Yannick Lécuyer, Maître de conférences HDR en droit public, Université d’Angers, Collaborateur de la Fondation René Cassin

 

La désignation des trois candidats au poste de juge français à la Cour européenne des droits de l’homme intervenue le 19 décembre 2019 était attendue par beaucoup. Celle-ci est, cependant, tout sauf une surprise compte tenu de la tradition française consistant à réserver exclusivement et alternativement la fonction de juge français à Strasbourg comme à Luxembourg aux conseillers d’Etat et aux conseillers à la Cour de cassation. Il n’y a donc là rien de bien nouveau. La liste présentée par le gouvernement français comportait trois noms : le favori du Conseil d’Etat, Mattias Guyomar, Carole Champalaune, conseillère à la Cour de cassation, et Tristan Gervais de Lafond, premier Président de la Cour d’appel de Montpellier. Et sans réelle surprise, l’Assemblée parlementaire a élu le 28 janvier Mattias Guyomar, celui-ci devant succéder à André Potocki (conseiller à la Cour de cassation) dont le mandat s’achève en juin. Si la présence de Tristan Gervais de Lafond dans la liste était inattendue, puisqu’il a fait toute sa carrière dans des TGI, sa candidature avait très peu de chances de prospérer devant l’Assemblée parlementaire du Conseil de l’Europe, ce qui amène à la critique majeure. En effet, c’est du côté des universitaires que la France était attendue… et a déçu.

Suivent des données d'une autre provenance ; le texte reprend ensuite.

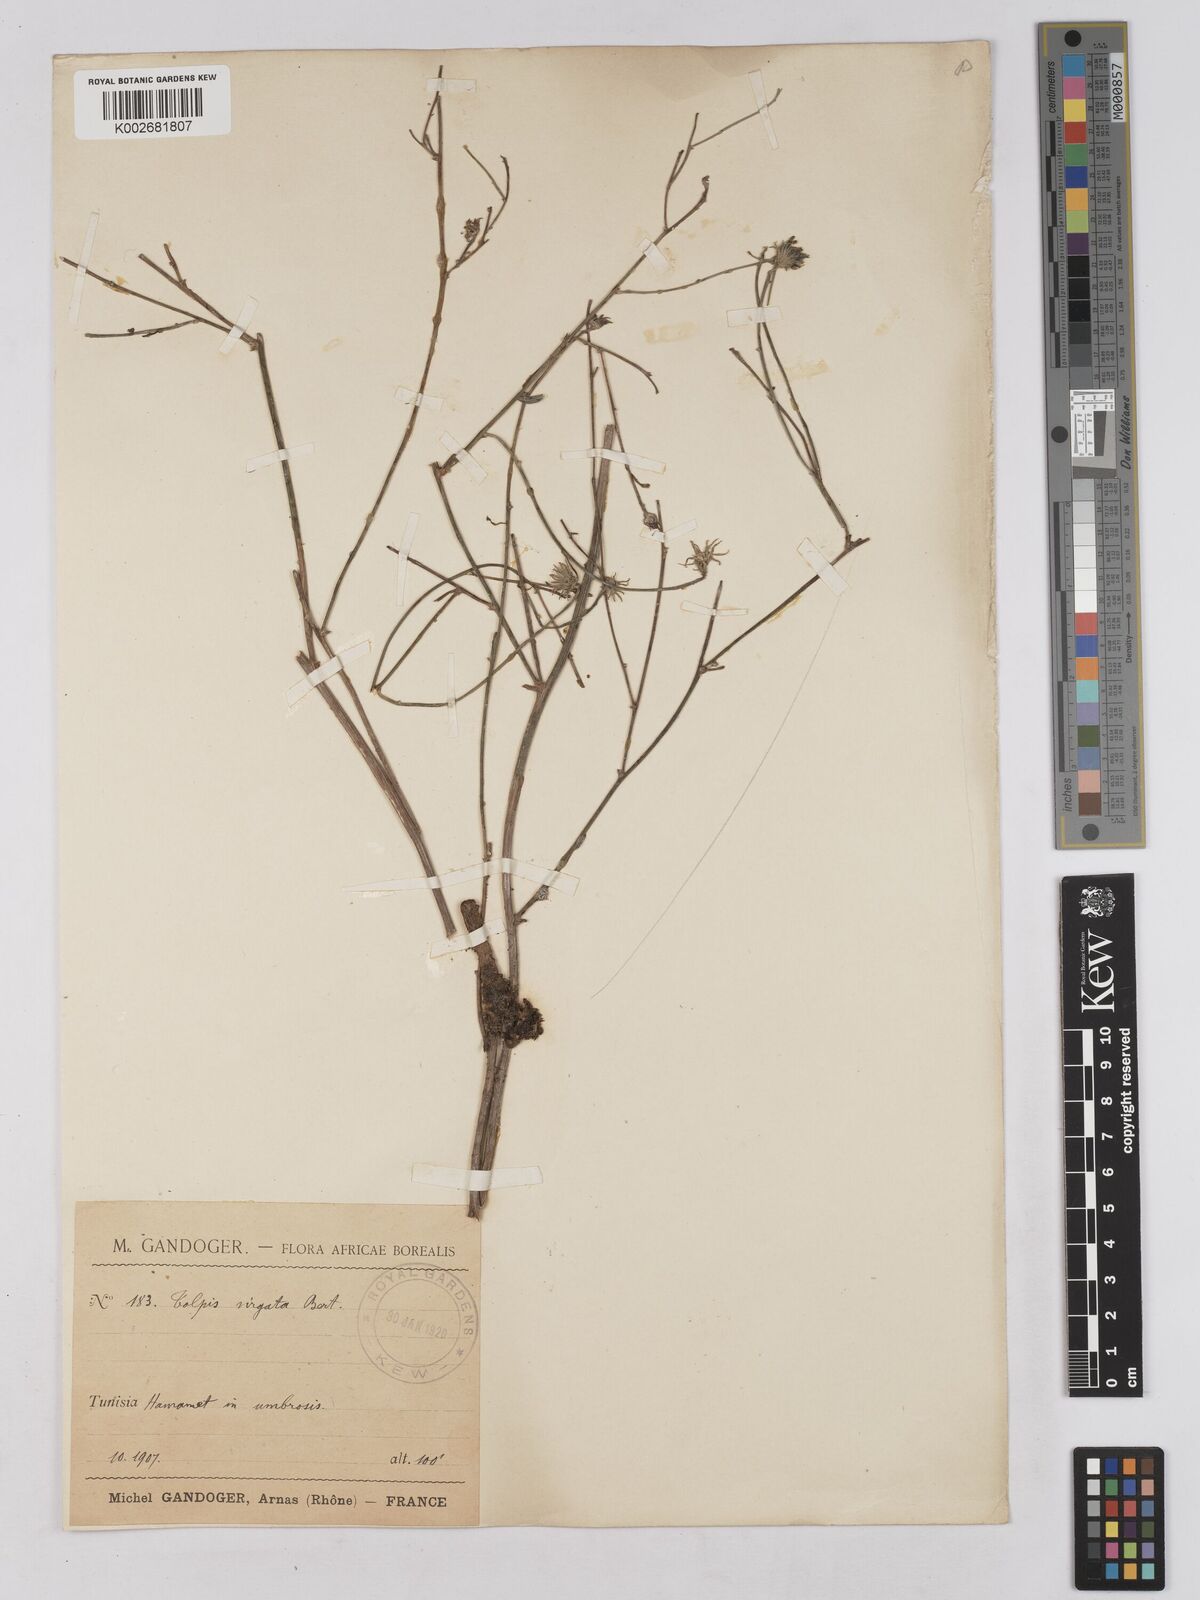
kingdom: Plantae
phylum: Tracheophyta
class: Magnoliopsida
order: Asterales
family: Asteraceae
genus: Tolpis
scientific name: Tolpis virgata
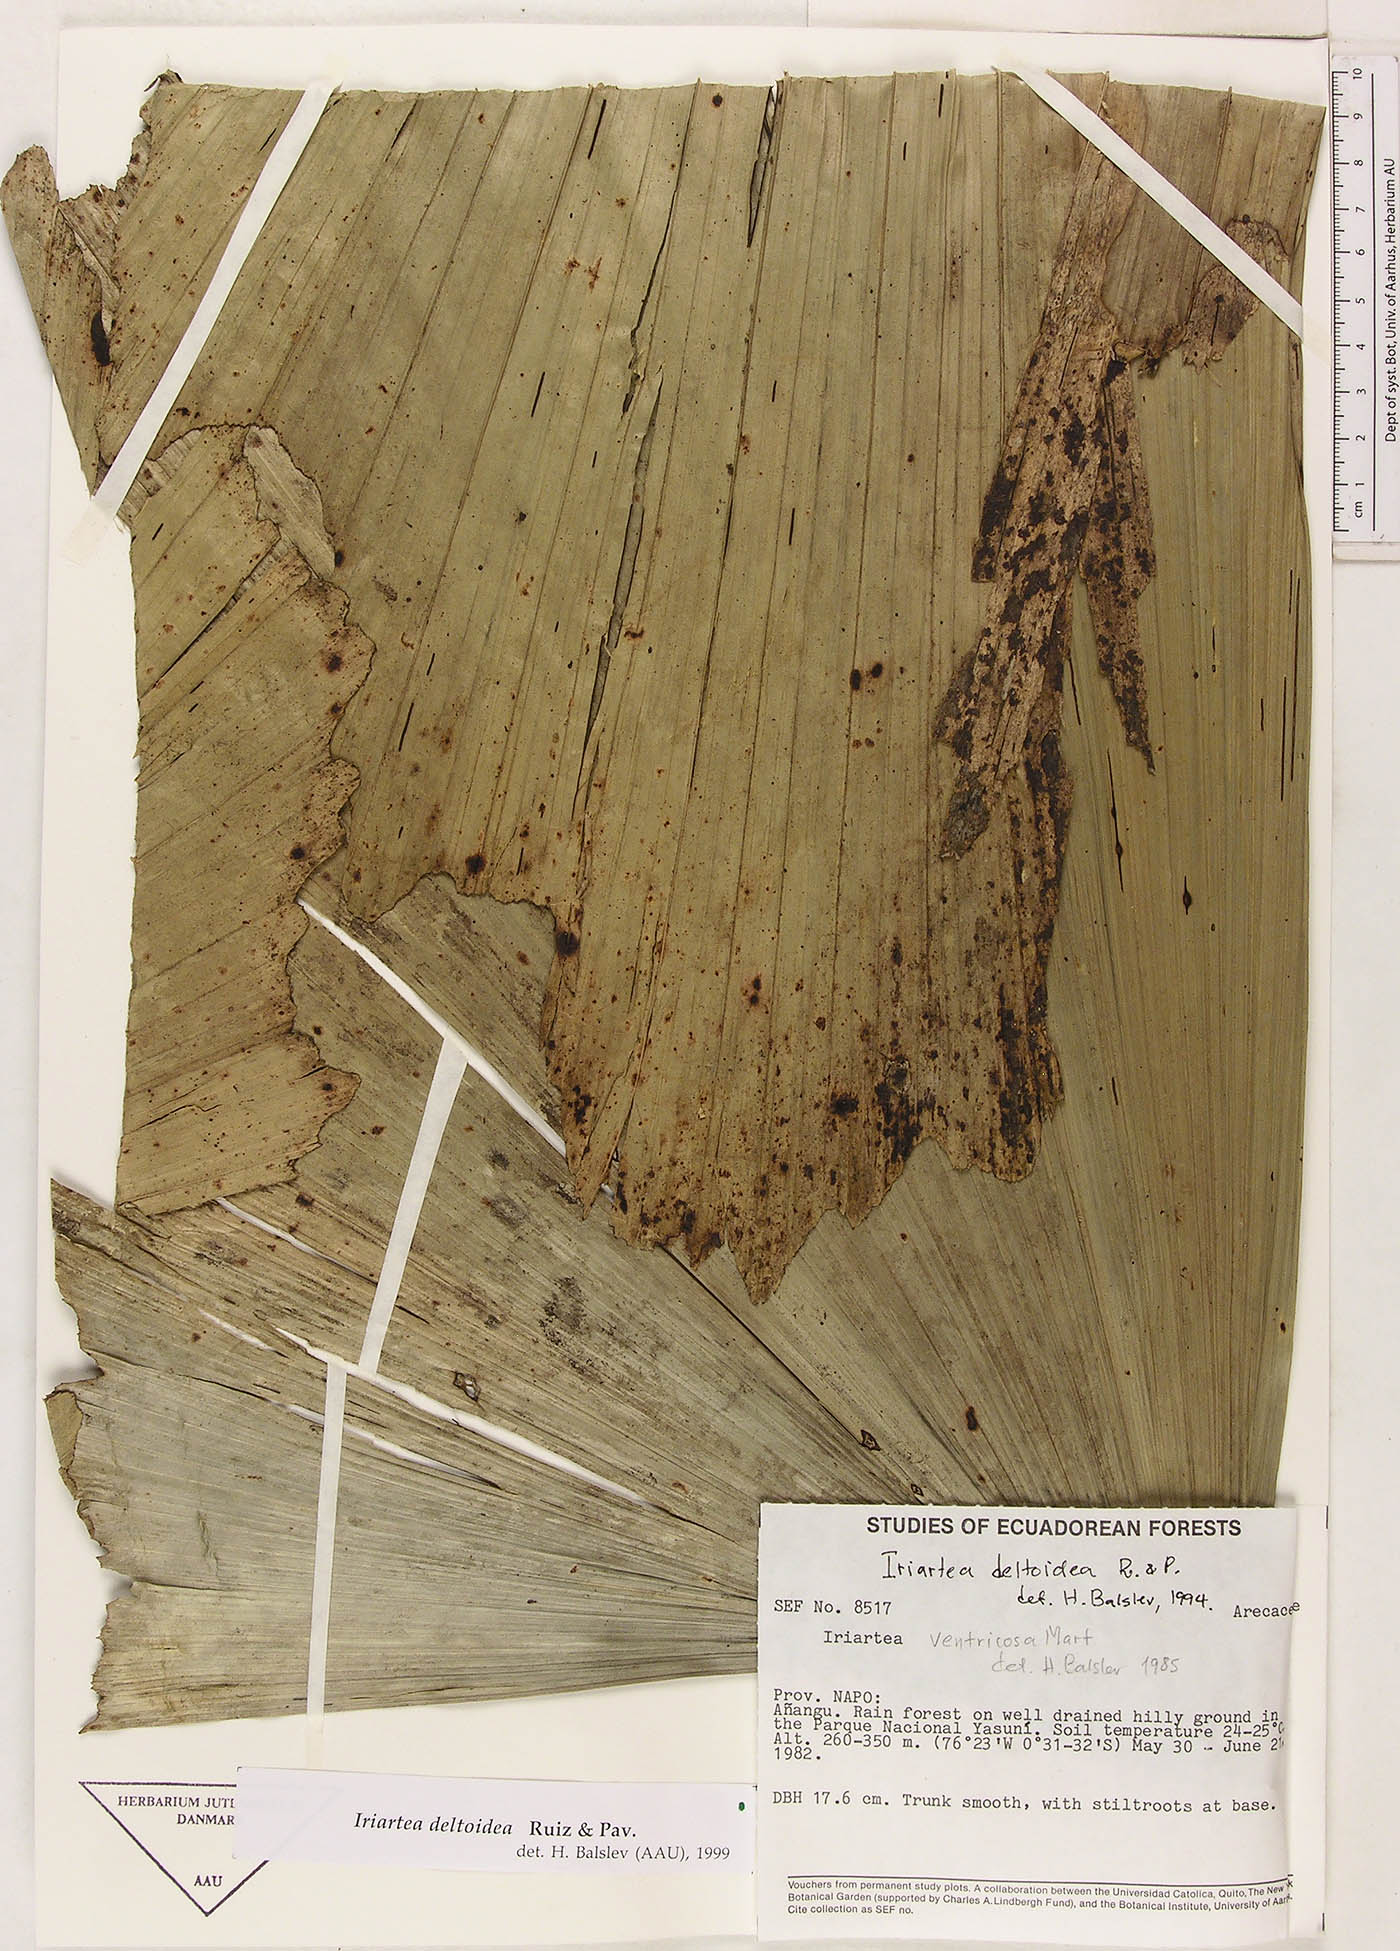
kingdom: Plantae
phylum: Tracheophyta
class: Liliopsida
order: Arecales
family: Arecaceae
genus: Iriartea
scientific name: Iriartea deltoidea
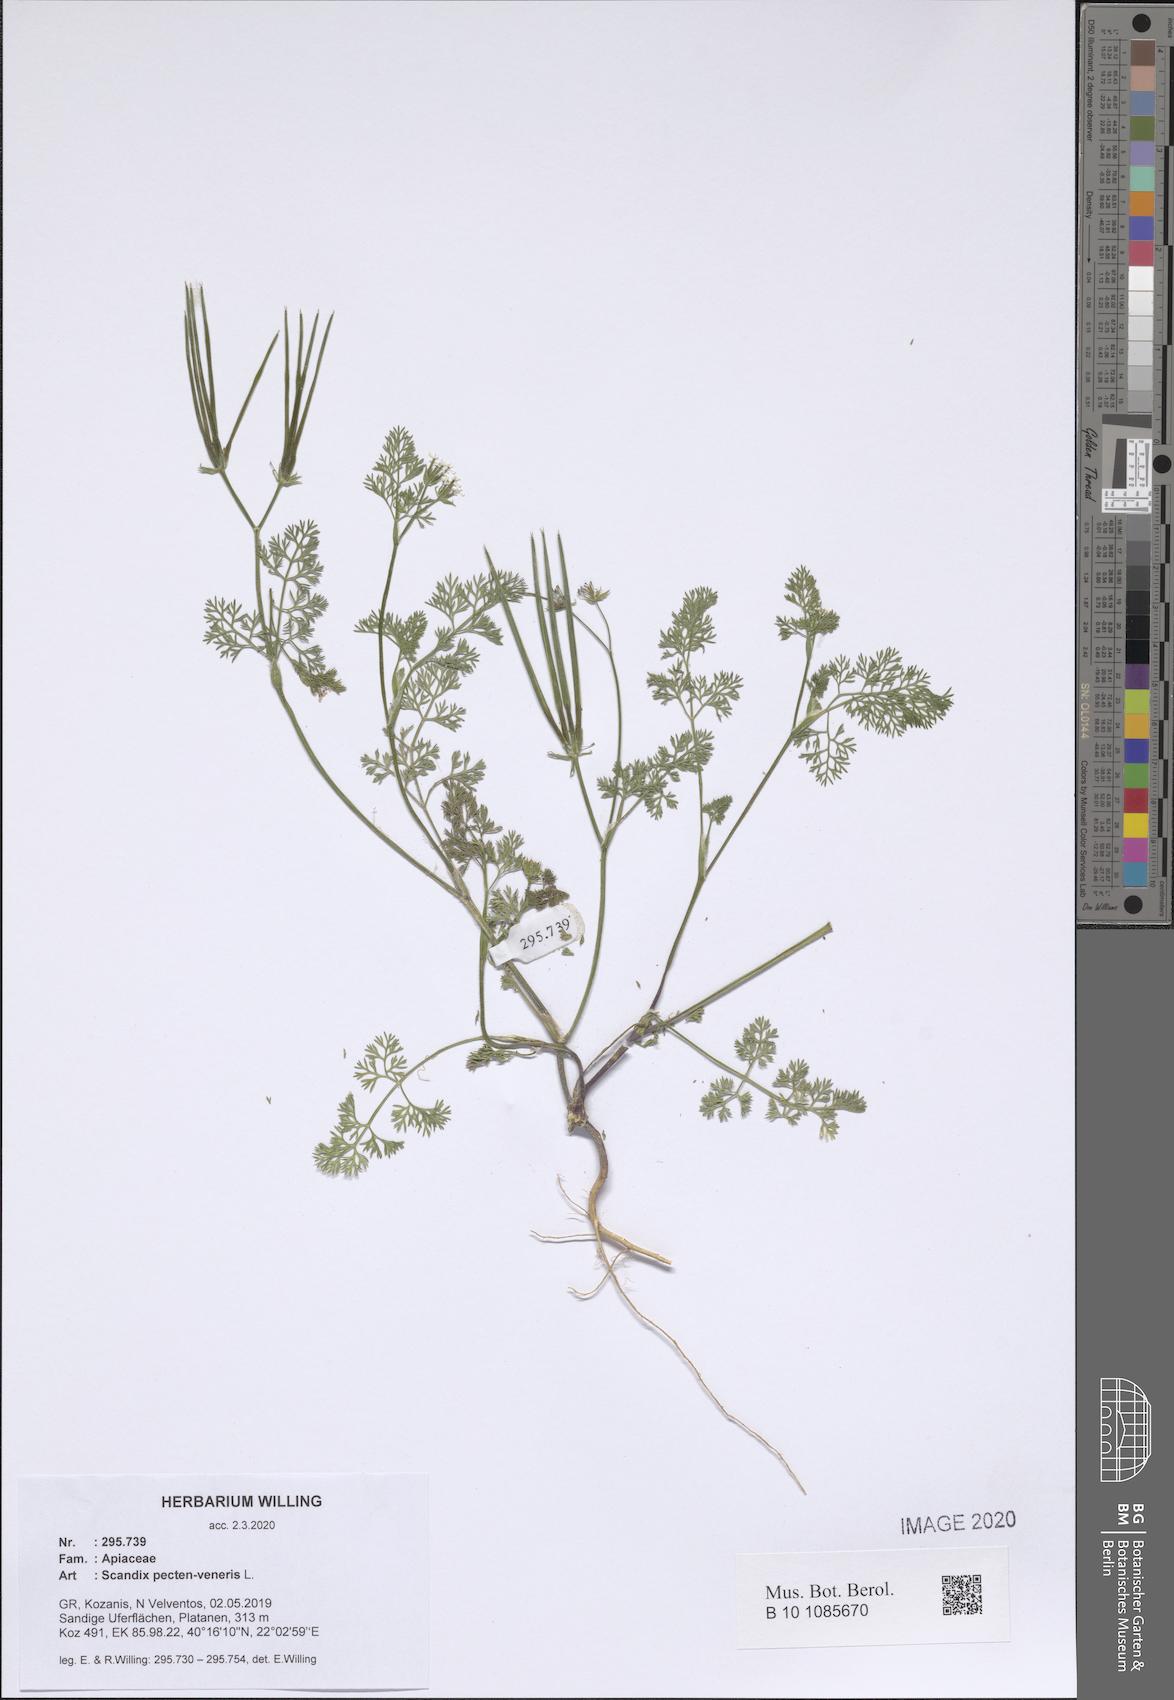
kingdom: Plantae
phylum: Tracheophyta
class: Magnoliopsida
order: Apiales
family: Apiaceae
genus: Scandix
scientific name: Scandix pecten-veneris
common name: Shepherd's-needle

La France ne rejoint donc pas la liste des Etats qui pratiquent la diversification, alors même que de nombreux membres du Conseil de l’Europe proposent des universitaires, voire même des avocats, aux hautes fonctions juridictionnelles. A ce titre, Ana Maria Guerra Martins, la nouvelle juge portugaise fait figure d’exemple puisqu’elle est à la fois professeur à l’Université de Lisbonne et avocate. S’agissant de l’hexagone, aucun universitaire n’a figuré sur la liste de trois noms depuis la présence de Vincent Coussirat-Coustère en 2004 et Yves Gaudemet lors de l’élection précédente. De plus, la France a bénéficié d’un seul juge universitaire depuis l’entrée en vigueur de la Cour : Pierre-Henri Teitgen (1976-1982). René Cassin lui-même doit vraisemblablement sa désignation à la vice-présidence du Conseil d’Etat plus qu’à son statut de professeur des universités. La fin de celle-ci correspond à sa nomination à Strasbourg. Il est pourtant possible de faire autrement comme l’illustre la pratique à propos des comités onusiens à moins que la délégation d’universitaires constitue la marque discrète d’une conception non juridictionnelle de ces derniers.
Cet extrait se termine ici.